This is called sector rotation, and since institutional action can be like a bull running through a china shop, it’s easy for knowledgeable individual investors to recognize this event and profit by piggybacking the resulting move.

The question is: How quickly will you be able to recognize it?

For example:

When energy stocks are attractive, institutions might focus on buying 5-10 or many more different energy stocks. It might take several months to purchase all the stock that they have to buy, but the idea is to benefit from a huge, long-lasting trend caused by a major economic shift.

On the flip side, when institutions don’t like a particular sector, such as Regional Banks, they might sell out of, or sell short, 15 or 20 different Regional Bank stocks, which can take months of selling.

[Remember] that there are four basic stages to the stock market’s cycle. The same is true when it comes to sector rotation. Here’s how it works ...

1. When a sector is oversold and undervalued, it’s because it’s been out of favor for a while. Therefore, most individual investors aren’t focused on that sector.
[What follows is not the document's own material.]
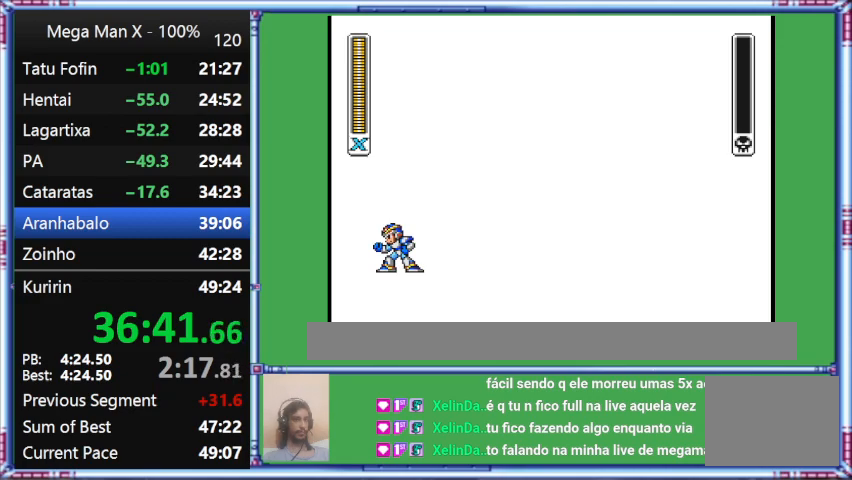
{"buttons": ["Y", "DPAD_RIGHT"], "events": []}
Institutions, however, start to plug billions of dollars into that sector, literally changing the supply-demand relationship of the stocks in that sector, and therefore the sector itself. This change is usually not visible to most individual investors at first.

2. As the sector starts to move higher, other institutions start to join the party, and start plunging money into the stocks within the sector, pushing the sector  noticeably higher.
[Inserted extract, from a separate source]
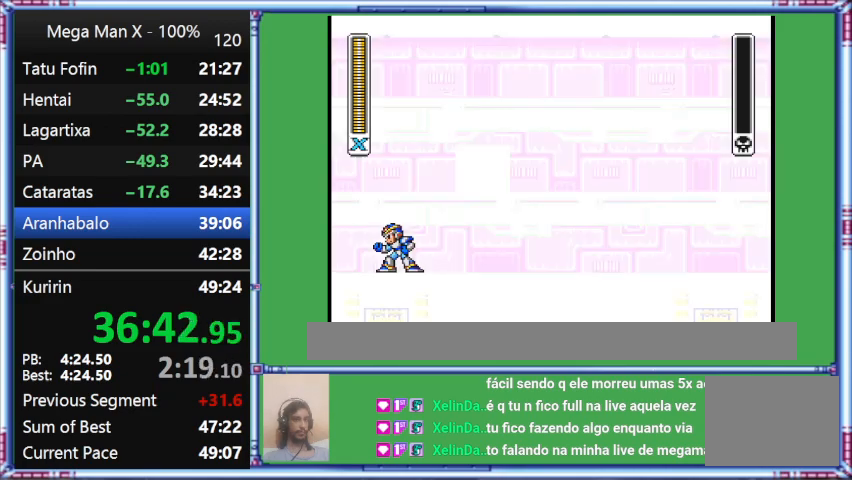
{"buttons": ["Y", "DPAD_RIGHT"], "events": []}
3. The financial media starts to highlight the sector’s strength on television and in articles. Since the financial media is paid to play on your emotions, it hypes up the sector and gives the impression that there is virtually no stopping the strong sector. At this point, individual investors hear about the sector’s strength and start buying. At this point, too, there is only a little bit of room left for demand.

4. The last stage occurs when the general public jumps in. The signs of this are looked at as a contrary indicator. This stage is usually stimulated by financial magazines like Barron’s Magazine highlighting either the hot sector or the best performing stock within the sector. An even bigger red flag is when we see the sector, stock or general market on the cover of mainstream magazines that don’t focus exclusively on the financial markets (like Time Magazine).

This is when Bob Jones sees the magazine cover and calls his broker and tells him to buy the stock or sector. Mr. Jones and his neighbors and friends make up the final demand left for the hot sector.

Usually, the advance in that sector will continue for another 3-6 months before tanking.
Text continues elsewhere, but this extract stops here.